What you need to do => Put the lines of each entry below into a JSON list of strings, with one string per line and blank lines omitted. Leave the pictures out.

## BEGIN

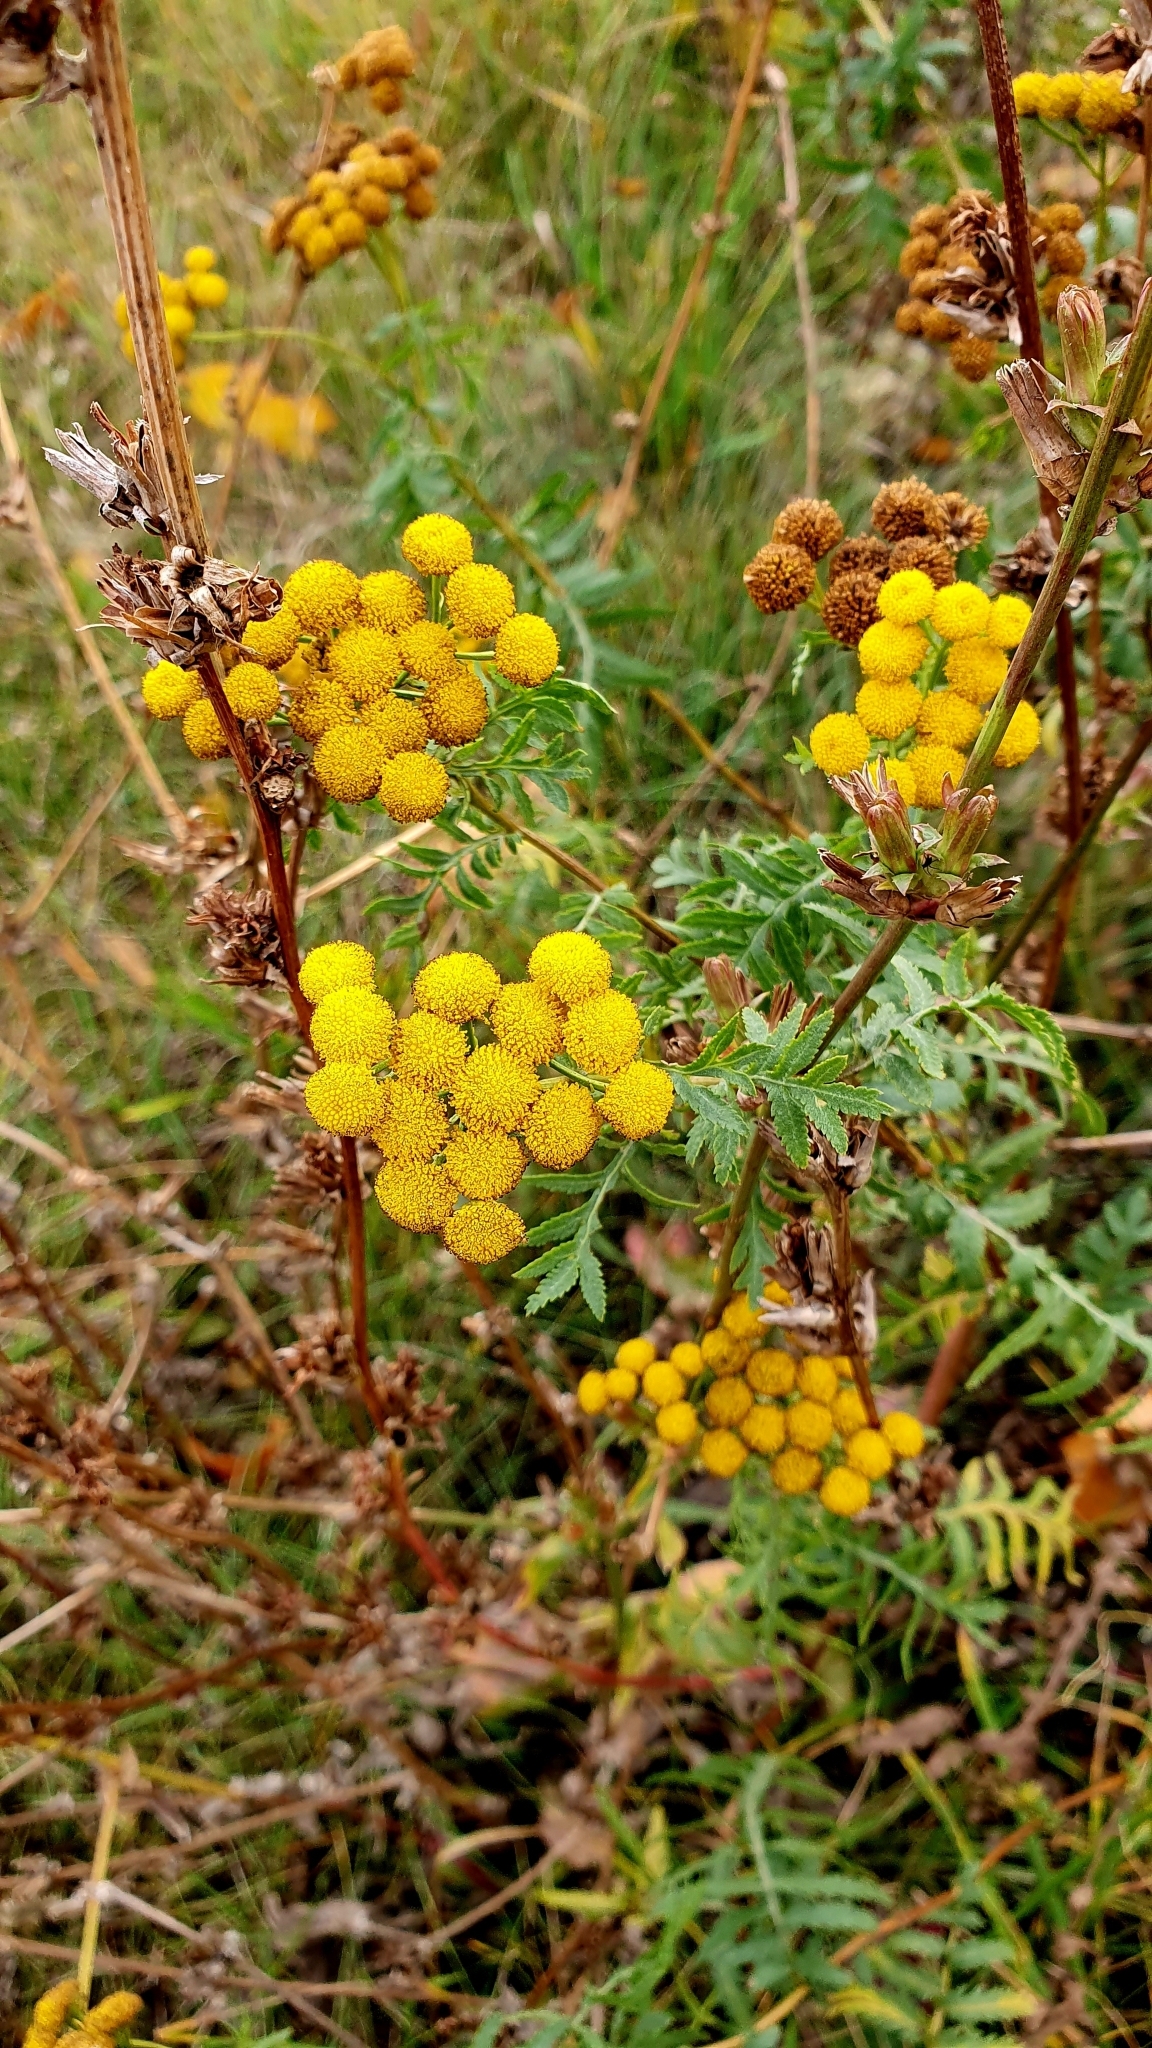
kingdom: Plantae
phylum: Tracheophyta
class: Magnoliopsida
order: Asterales
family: Asteraceae
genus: Tanacetum
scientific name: Tanacetum vulgare
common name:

## END

Response for this exercise =>
[
  "kingdom: Plantae",
  "phylum: Tracheophyta",
  "class: Magnoliopsida",
  "order: Asterales",
  "family: Asteraceae",
  "genus: Tanacetum",
  "scientific name: Tanacetum vulgare",
  "common name:"
]